Le 3 juin 2017, la Comédie de Genève (première institution théâtrale fondée en 1913 à Genève par une troupe dramatique locale) organise une journée de réflexion sur la relation du théâtre au politique et à la société à l’occasion du départ, au 30 juin, de son directeur.
Dans un texte intitulé Reprise, Hervé Loichemol 1 propose une réflexion critique sur les évolutions récentes du théâtre plutôt que de faire le bilan de ses six ans passés à la tête de cette institution. Il dénonce l’instrumentalisation de la culture à des fins d’attractivité touristique – il faut rayonner – et l’imposition d’impératifs comptables venus de l’entreprise privée – il faut remplir les salles. Cela aurait favorisé la multiplication des festivals et des coproductions dans une logique de novation favorisant les revendications du statut de créateur de l’ensemble des acteurs de la production théâtrale, renforcé le pouvoir des « tourneurs, agents et intermédiaires de toutes sortes » et surtout des « chamanes-programmateurs », mais aussi contribué à une « précarisation générale », les salaires des artistes servant de variable d’ajustement pour limiter les coûts de production.

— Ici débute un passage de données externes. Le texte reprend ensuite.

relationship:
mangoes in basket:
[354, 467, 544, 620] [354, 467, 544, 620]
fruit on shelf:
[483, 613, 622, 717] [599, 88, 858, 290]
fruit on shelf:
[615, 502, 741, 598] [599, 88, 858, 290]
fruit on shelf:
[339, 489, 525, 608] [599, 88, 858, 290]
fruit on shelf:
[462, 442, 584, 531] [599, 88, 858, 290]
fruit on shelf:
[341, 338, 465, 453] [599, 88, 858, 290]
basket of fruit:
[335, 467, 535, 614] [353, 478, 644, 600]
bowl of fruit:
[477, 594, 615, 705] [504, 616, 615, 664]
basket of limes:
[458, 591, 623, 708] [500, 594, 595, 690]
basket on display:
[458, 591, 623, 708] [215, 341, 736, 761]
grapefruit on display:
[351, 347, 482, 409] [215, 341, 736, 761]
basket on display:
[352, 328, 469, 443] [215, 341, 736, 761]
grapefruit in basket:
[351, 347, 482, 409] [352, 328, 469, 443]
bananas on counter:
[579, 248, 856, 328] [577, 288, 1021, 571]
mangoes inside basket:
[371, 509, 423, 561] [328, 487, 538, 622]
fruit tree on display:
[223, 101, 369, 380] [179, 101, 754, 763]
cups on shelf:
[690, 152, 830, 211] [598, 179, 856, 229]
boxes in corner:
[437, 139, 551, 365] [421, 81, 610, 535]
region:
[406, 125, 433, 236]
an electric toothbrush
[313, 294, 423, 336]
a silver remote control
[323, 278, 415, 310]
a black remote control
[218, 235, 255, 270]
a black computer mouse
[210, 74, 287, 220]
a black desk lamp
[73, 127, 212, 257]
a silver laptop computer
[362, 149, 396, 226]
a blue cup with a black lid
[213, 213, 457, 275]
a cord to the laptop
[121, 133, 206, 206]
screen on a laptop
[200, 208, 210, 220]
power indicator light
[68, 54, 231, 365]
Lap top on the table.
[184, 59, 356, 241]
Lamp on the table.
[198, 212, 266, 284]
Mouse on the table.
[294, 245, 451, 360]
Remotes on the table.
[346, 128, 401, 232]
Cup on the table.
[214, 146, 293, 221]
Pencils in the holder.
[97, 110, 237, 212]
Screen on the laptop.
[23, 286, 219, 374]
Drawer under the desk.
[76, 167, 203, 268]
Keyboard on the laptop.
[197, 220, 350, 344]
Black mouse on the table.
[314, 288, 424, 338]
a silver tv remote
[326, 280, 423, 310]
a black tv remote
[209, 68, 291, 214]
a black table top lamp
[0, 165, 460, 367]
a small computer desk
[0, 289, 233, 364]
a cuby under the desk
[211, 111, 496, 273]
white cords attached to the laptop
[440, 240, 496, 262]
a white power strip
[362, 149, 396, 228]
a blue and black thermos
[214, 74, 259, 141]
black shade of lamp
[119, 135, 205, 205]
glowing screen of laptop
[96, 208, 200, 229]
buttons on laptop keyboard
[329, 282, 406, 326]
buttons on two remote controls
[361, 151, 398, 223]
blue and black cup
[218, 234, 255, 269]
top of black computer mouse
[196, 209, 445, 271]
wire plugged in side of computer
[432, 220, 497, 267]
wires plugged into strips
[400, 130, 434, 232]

À la lecture des quelques lignes d’appel à la pensée de cette rencontre où je suis invitée à intervenir, je suis immédiatement frappée par la dénonciation de la « marchandisation du monde », à laquelle l’art et la culture n’échapperaient pas, subissant la « puissance de l’économisme et du spectaculaire »2. Sans disconvenir des critiques émises, il me semble aventureux d’associer les formes de dérégulations avancées des sociétés capitalistes modernes à des effets de polarisation directe dans le milieu théâtral. Le système d’opposition entre art et marché, désintéressement et rentabilité, recherche esthétique et divertissement spectaculaire, découle plutôt de processus historiques propres à la structuration des champs artistiques 3, ici de la sphère théâtrale. Les contradictions qui traversent le théâtre d’aujourd’hui ne découlent pas simplement de logiques économiques hétéronomes s’étant récemment imposées à la sphère théâtrale, mais aussi de transformations internes à ce champ dans des contextes historiques situés et évolutifs.